*WHAT YOU WILL DO:*
1: Decide whether each statement agrees with the summer-holiday text: (a) week three is set aside for appointments such as doctors and dentists; (b) the classroom is set up during week four; (c) ten out of 30 children answered the subjunctive question correctly in the Spag test. Answer yes or no for each, quoting the deciding words of the text.
2: Write a continuation of the summer-holiday text, starting after its final sentence.

*READING TEXT:*
⁂

Week two: sort out the house, which has gone into “free fall” from the weeks of reports and deadlines.

Week three: “maintenance”, ie doctors, dentists and all those other things you can’t do in term time.

Week four: holiday! (Where a proportion of time is spent in a National Trust property gift shop looking at resources for school.)

Weeks five and six: in school setting up the classroom.

Ah, the classroom. In the early days you let me have carte blanche as to how I decorated it. The walls were festooned with the children’s work in a riot of coloured frieze paper and labelled with different fonts. They would look with pride at their work displayed, usually the product of an enjoyable art lesson. Now you make me put up “working walls”. In spite of having the hypothetical subjunctive definition displayed for most of the year, how come only five out of 30 got that question right in the Spag test?

⁂

(Dataset rows)
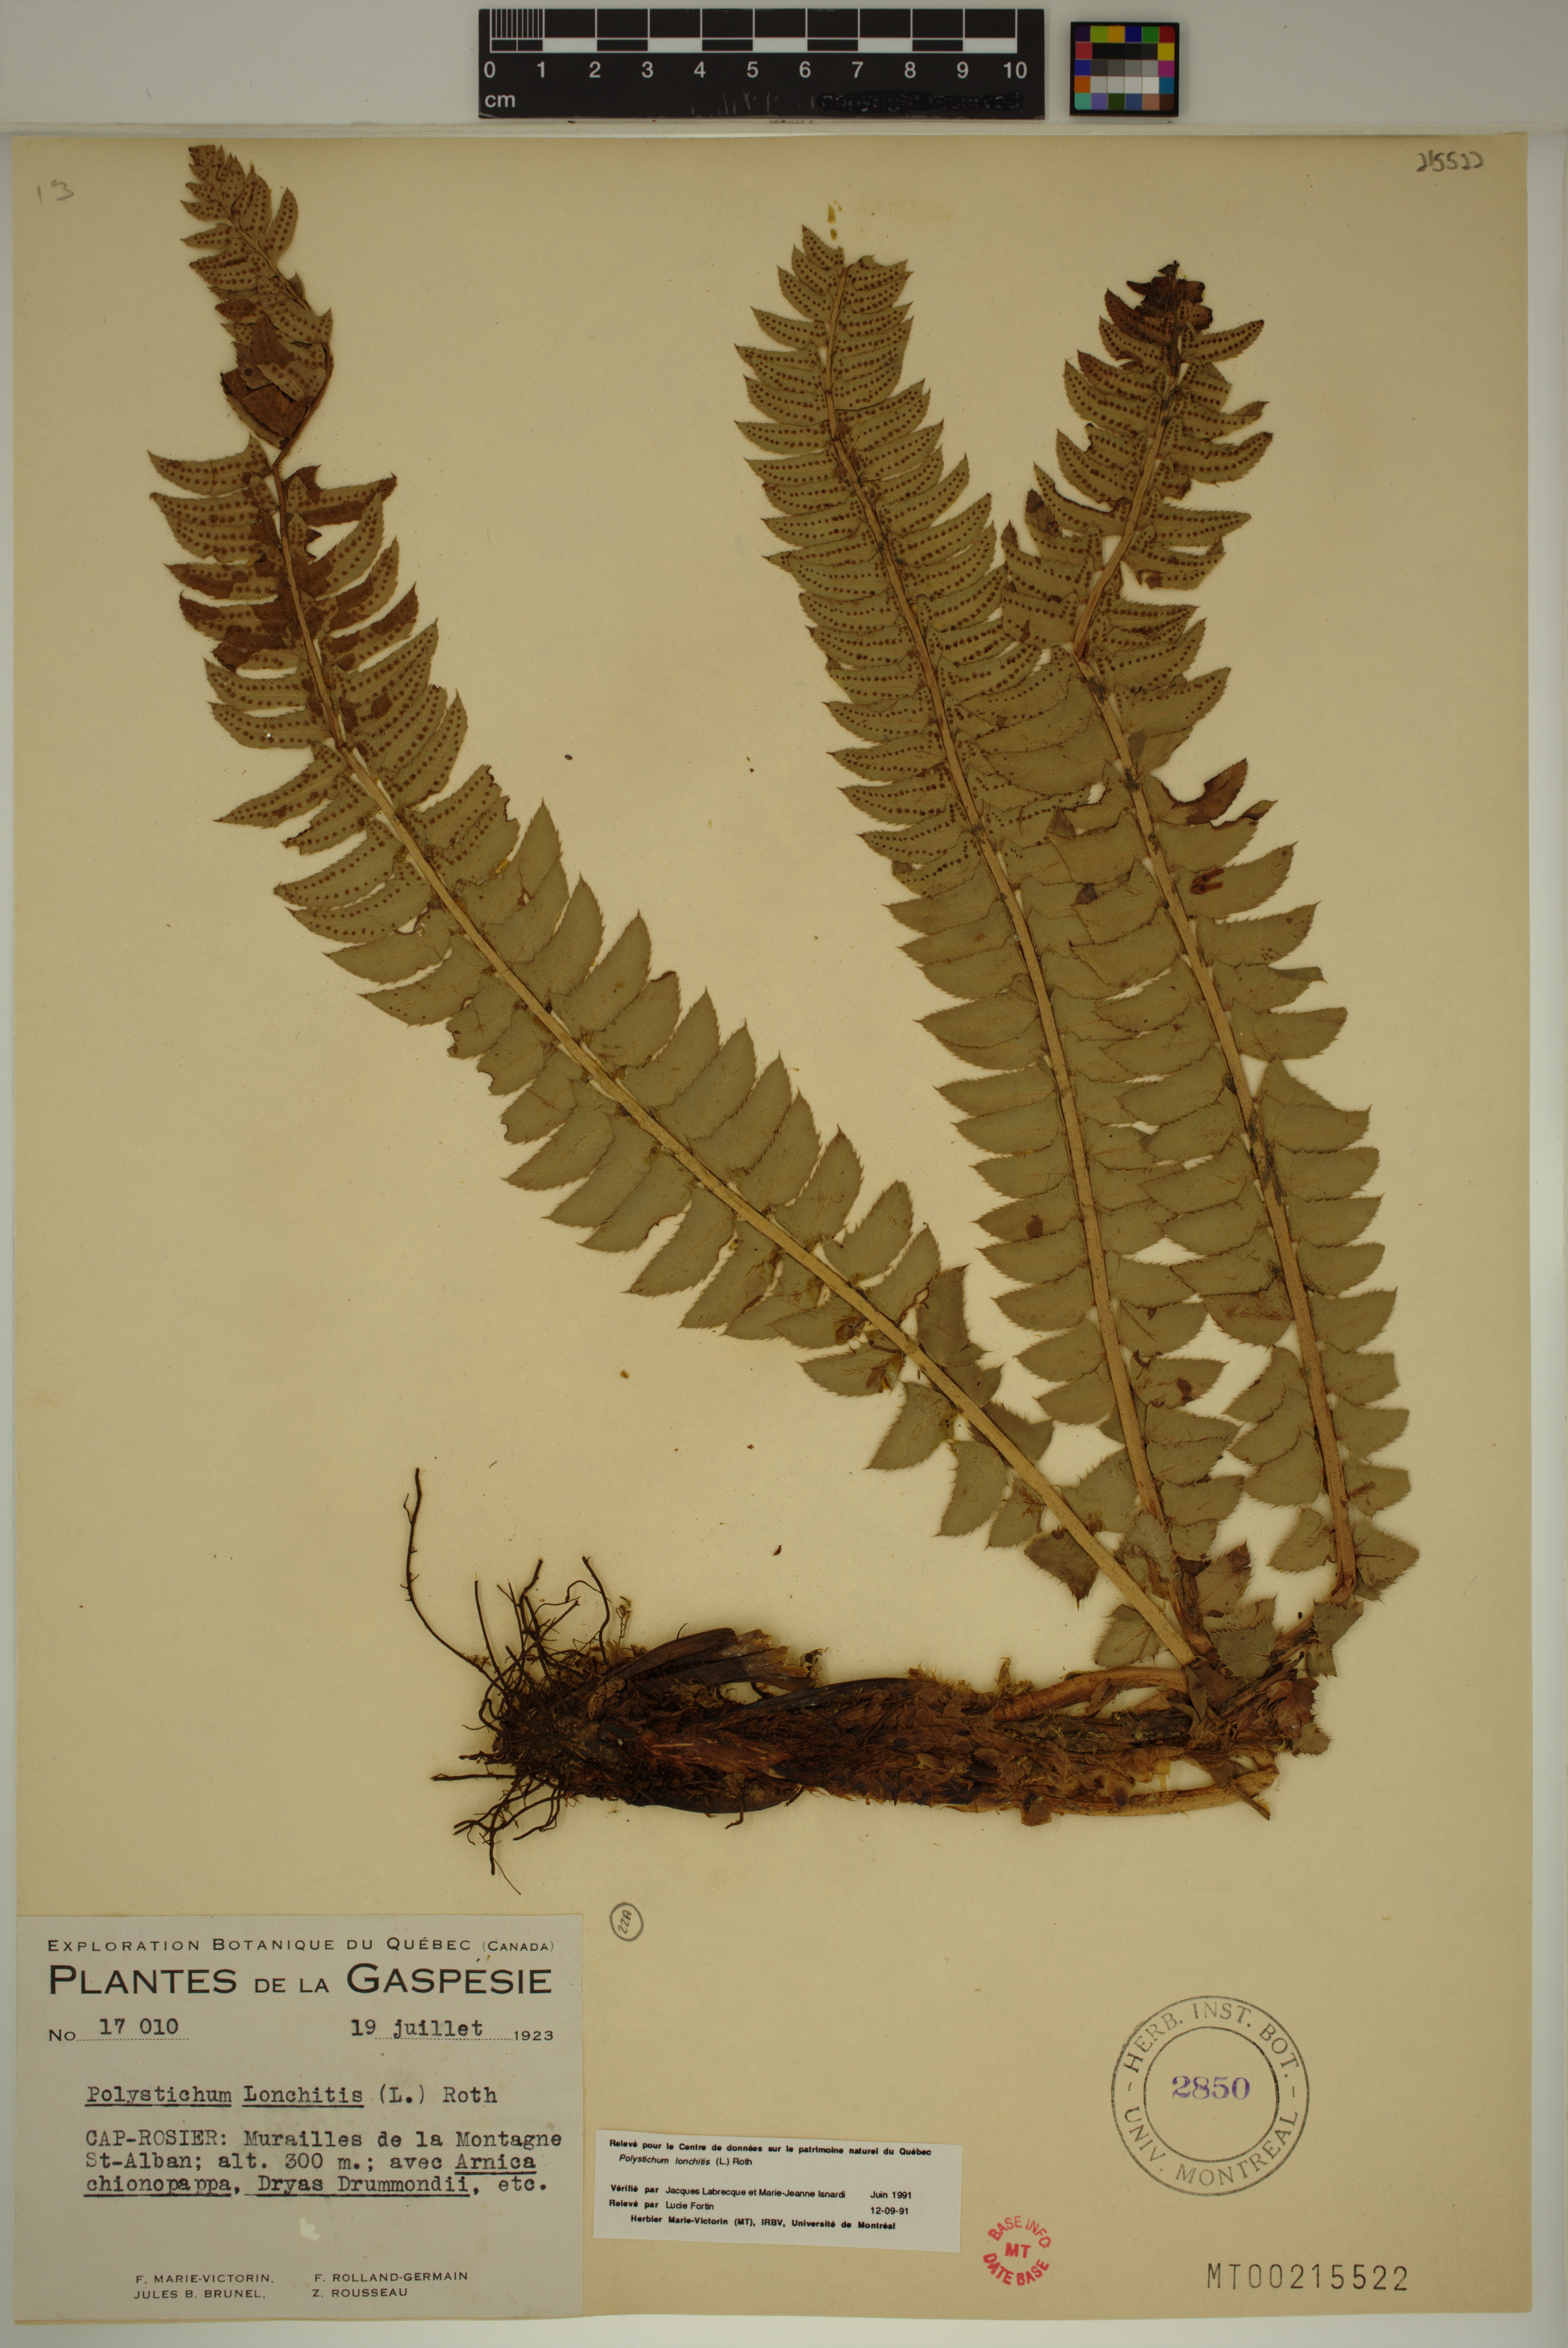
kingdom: Plantae
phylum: Tracheophyta
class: Polypodiopsida
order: Polypodiales
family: Dryopteridaceae
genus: Polystichum
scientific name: Polystichum lonchitis
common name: Holly fern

⁂

*FINAL RESULTS:*
1:
(a) Yes: "Week three: “maintenance”, ie doctors, dentists and all those other things you can’t do in term time."
(b) No: "Weeks five and six: in school setting up the classroom."
(c) No: "how come only five out of 30 got that question right in the Spag test?"

2:
Segueing into Sats, my lovely late mother used to say: “A child doesn’t grow by being measured”, but now the last year of primary school is an endless round of practice tests. Year 6 used to be about preparing for secondary school, the residential and the end-of-year performance. You fully indulged my Cecil B De Milne tendencies and allowed full-scale all singing, all dancing productions such as Bugsy Malone, Oliver and The Lion King.

Now after the writing has finished in late June, you just allow enough time for a generic, soulless leavers’ play. The residential has been moved to Year 5 and is no longer the last bonding rite before the parting of the ways that is secondary school.

I hear that you are struggling to recruit. I watched your recent advert and loved the slogan, ”every lesson shapes a life”. Being entrusted with the next generation is a privilege and one part of the job that I will always be proud of. If you were a Tinder profile, I would swipe right.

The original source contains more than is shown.